*** Block opens ***
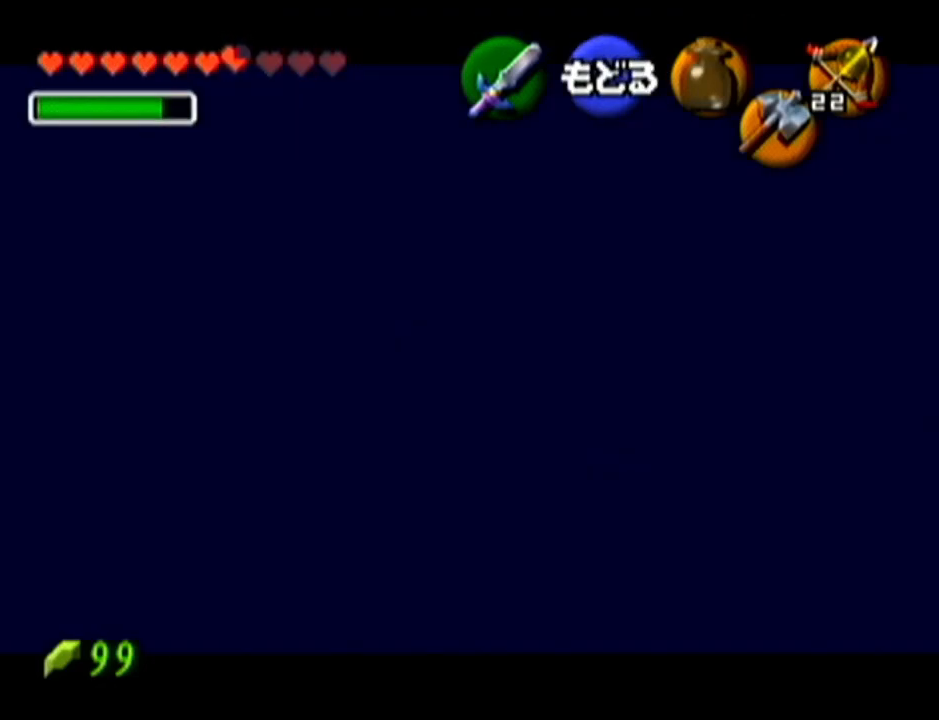
{"buttons": ["Z", "C_RIGHT"], "left_stick": "center", "events": [[117, "left_stick", "center"], [368, "Z", "down"]]}
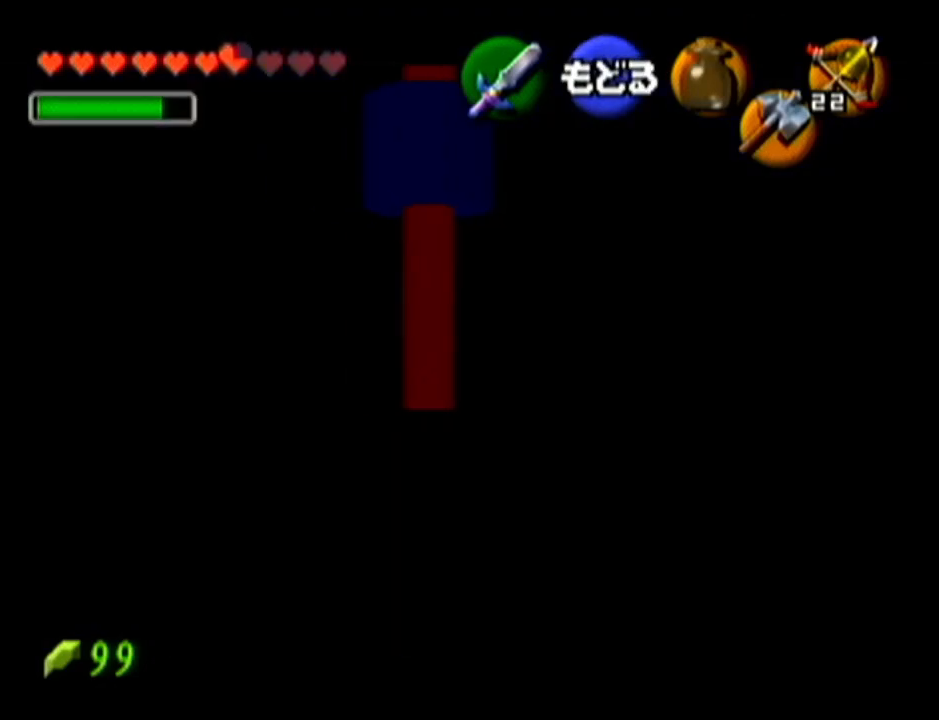
{"buttons": ["Z", "C_RIGHT"], "left_stick": "center", "events": [[367, "C_RIGHT", "up"], [384, "C_RIGHT", "down"]]}
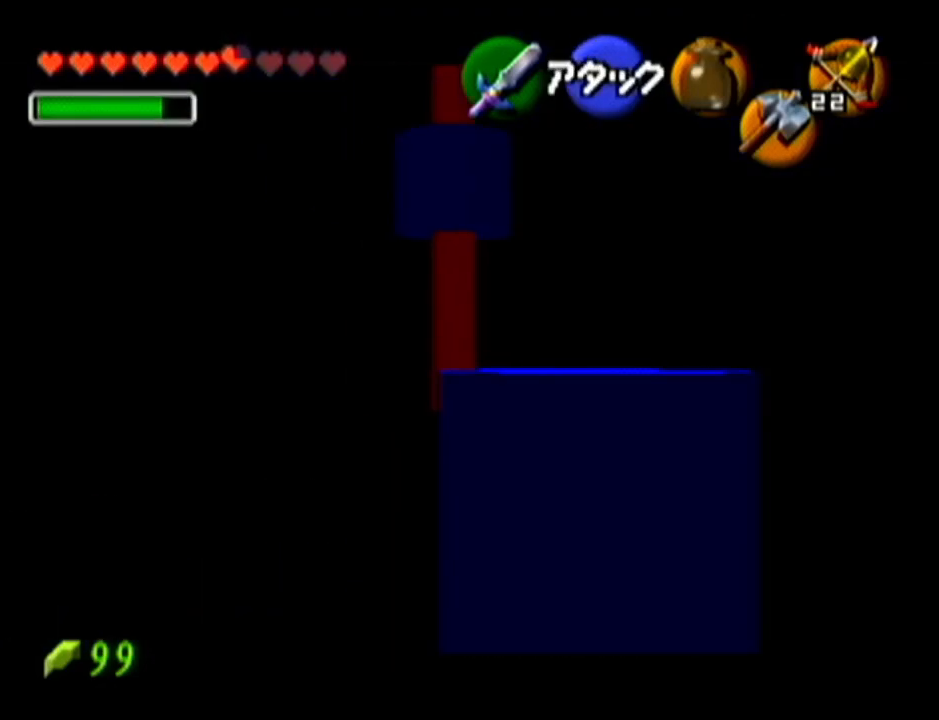
{"buttons": ["Z", "C_RIGHT"], "left_stick": "left", "events": [[84, "left_stick", "down-left"], [167, "left_stick", "left"]]}
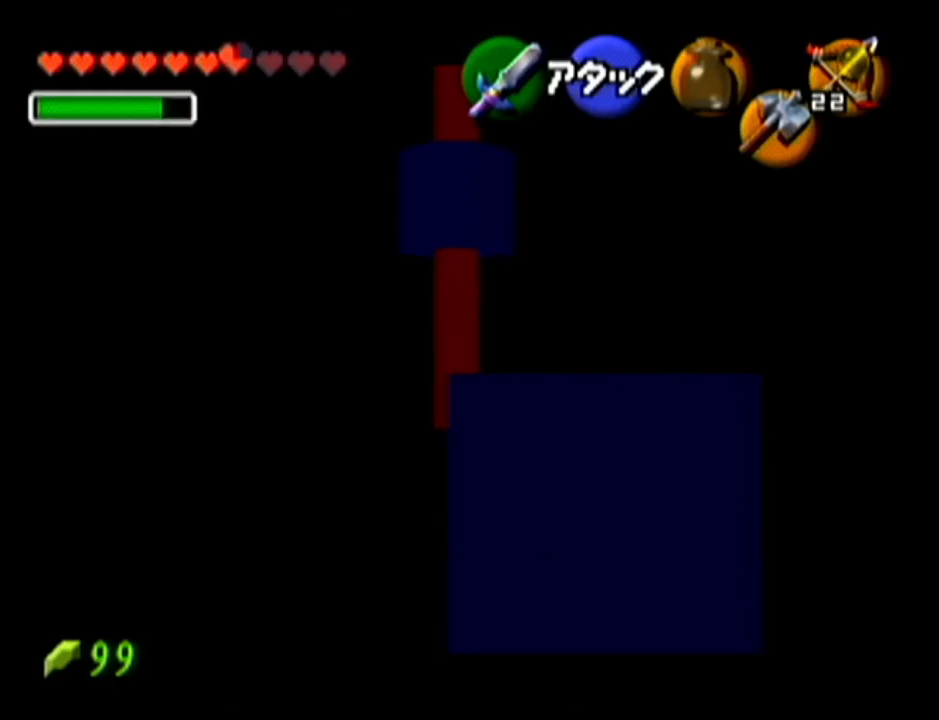
{"buttons": ["Z", "C_RIGHT"], "left_stick": "left", "events": []}
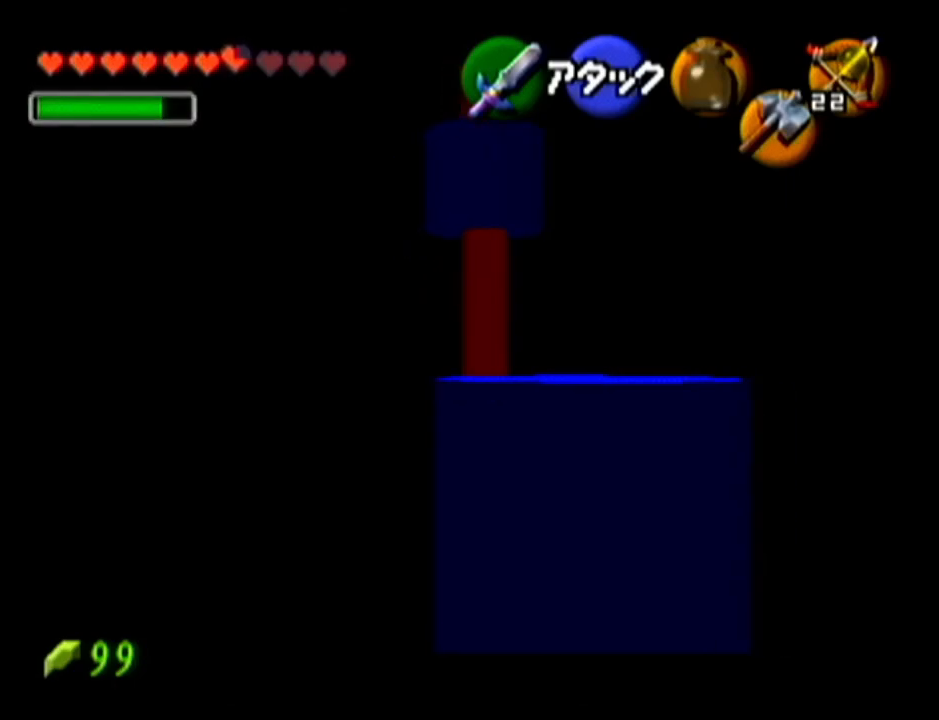
{"buttons": ["Z", "C_RIGHT"], "left_stick": "up-left", "events": [[167, "left_stick", "up-left"]]}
*** Block closes ***
Quote the entries above word for word. Leave the images out.

Answer below:
{"buttons": ["Z", "C_RIGHT"], "left_stick": "center", "events": [[117, "left_stick", "center"], [368, "Z", "down"]]}
{"buttons": ["Z", "C_RIGHT"], "left_stick": "center", "events": [[367, "C_RIGHT", "up"], [384, "C_RIGHT", "down"]]}
{"buttons": ["Z", "C_RIGHT"], "left_stick": "left", "events": [[84, "left_stick", "down-left"], [167, "left_stick", "left"]]}
{"buttons": ["Z", "C_RIGHT"], "left_stick": "left", "events": []}
{"buttons": ["Z", "C_RIGHT"], "left_stick": "up-left", "events": [[167, "left_stick", "up-left"]]}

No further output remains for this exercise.